Saturday, January 15, 2011

CBR-III: Book #1: Full Dark, No Stars


I finished the book three days ago.
Everyday I come home I know I should write the review, this review, but I dread it.
I dread it because I’m a huge fan of Stephen King.
I dread it because I’m a huge fan of Stephen King…and I’m about to tear him to fucking shreds.

Full Dark, No Stars is a collection of short stories. Four, to be exact. “1922,” “Big Driver,” “Fair Extension,” and “A Good Marriage.”

In the afterword King says, “The stories in this book are harsh. You may have found them hard to read in places. If so, be assured that I found them equally hard to write in places.” See, the thing is Stevie boy…they weren’t harsh.

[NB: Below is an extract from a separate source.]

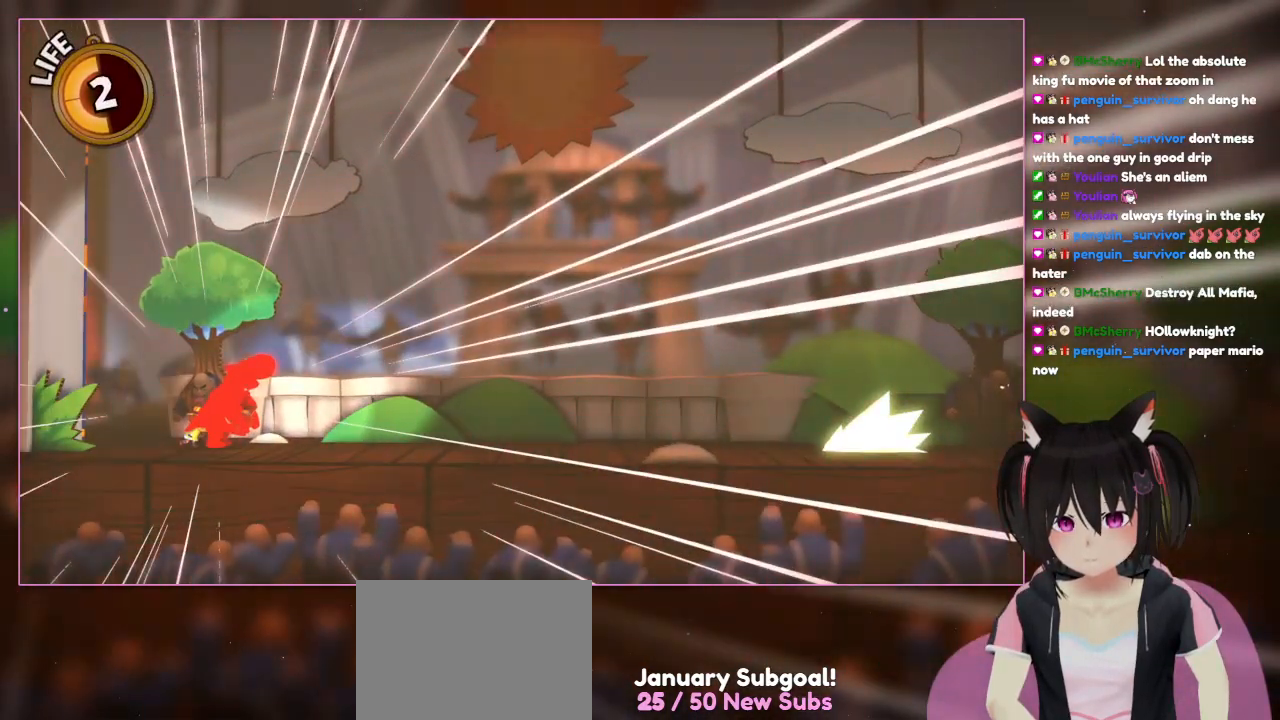
{"buttons": [], "left_stick": "center", "right_stick": "center", "events": [[133, "A", "down"], [133, "X", "up"], [133, "left_stick", "center"], [333, "A", "up"]]}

I hate to say it (because I love the guy), but I think the King is done. He says the stories were harsh and hard to write, yet none of them had the detestable qualities of Desperation. They didn’t have the soul crushing agony of It or The Long Walk. There was no mystery like in Christine. No macabre horror like in Misery. No suspense like in “The Ledge.“ Instead, what I was treated with, was a bag of cliché tricks. Full Dark, No Stars brings absolutely nothing new to the table. You can see the plots of the stories coming a mile way, some of them even recycled. The characters fall flat and are genuinely uninteresting. Sure, he gives us our little hints into the King world that the fans understand and appreciate…even then I almost felt cheated. I devour King’s books…it took me two days just to finish the last story.

“1922”
The story takes place in 1922, on a rural farm. Cue the typical family. The hard working, loyal, dependable husband. The former rich girl wife who hates her simple life and dreams of bigger and better things. Their teenage son, who makes good grades, does as his father tells him, and respects his mother and God. When the wife’s father dies she is given his land, adjoining land to our poor farmer, and a lot more of it. He wants to tack it on to their property, give themselves a bigger spread. She wants to sell it to a rich company, take the money and run to the city where she can open a shop. You can imagine how that works out. And, ala Dolores Claiborne, somebody ends up down a well. Soon the poor farmer becomes convinced that his wife is tormenting him with rats (“Graveyard Shift”), shit goes down hill. The tale was boring, really, because you couldn’t even care about the main character. The son? At first he’s just a whiny little bitch, then he’s just the annoying anti-authority teen. His story, however, is the only slightly decent aspect of “1922,” so I’ll leave that one for you.

“Big Driver”
I really wish you could have just heard my audible sigh. “Big Driver” is a revenge story. Plain and simple. Tess, a mildly successful writer, mid-30’s, attractive, single woman, is raped one night after a speaking engagement and left for dead. Does she go to the police? No. Despite being an intelligent person who actually writes detective stories (albeit a freelance detective knitting circle group), she decides to get revenge on her own. Why? Because she wants the satisfaction, and she doesn’t want to have to deal with the public humiliation of being raped. You heard that right. A semi-celebrity…who could actually do some good by coming forward…doesn’t want to embarrass herself. So she tracks down the ginormous dude who raped her. It’s cliché. King even mentions The Brave One, the movie with Jodie Foster, in the fucking story. Tess watches it for “research.” Once again characters fall flat. You can’t care for Tess. Because of who she is and how she handles things, I never really adopted any sympathy for her. I mean, for fucksakes, the lady stumbles to a gas station after the rape and calls a goddamn limo to come pick her up. The plot seemed more of a ploy to show that King, who is notoriously technology retarded, decided to show that he’s figured out these things called gps and the internet.

“Fair Extension”
Dude dying of cancer sings a deal with the devil to extend his life. Using a kind of “pay it forward” principle, getting rid of the cancer means he has to give it to someone else (oh, and he has to give the devil a percentage of his yearly income). Who does he choose? His best friend. Why? Because his best friend is the guy that got everything. The high school stud, the college success, the guy who became filthy rich, had the amazing children, and the trophy wife. Oh right, the trophy wife who used to be cancer dudes girlfriend. So…go ahead and tell me what happens. The best friends life falls apart (really badly. I totally would have killed myself), Cancer-Free dudes life moves on the up and up, and through it all…Cancer-Free dude never gives a shit. Totally. The entire time he was happy to fork over that yearly percentage, and happy at seeing his friend decline and lose everything. Boring.

“A Good Marriage”
The story asks this question: If you’ve been in a loving, successful, idealic marriage for 25+ years, and you find out your husband is a serial killer, what would you do? Let me just say, like Tess in “Big Driver,” Darcy (the wife) can’t stand the thought of what this would do to the kids/her if it broke out to the world. I’ma leave it at that.

I think you’ve lost it Stevie. You no longer have that inventive world. You no longer have characters that I can believe in, characters that I want to love. You’re not surprising me anymore. Worst of all? You’re not scaring me anymore.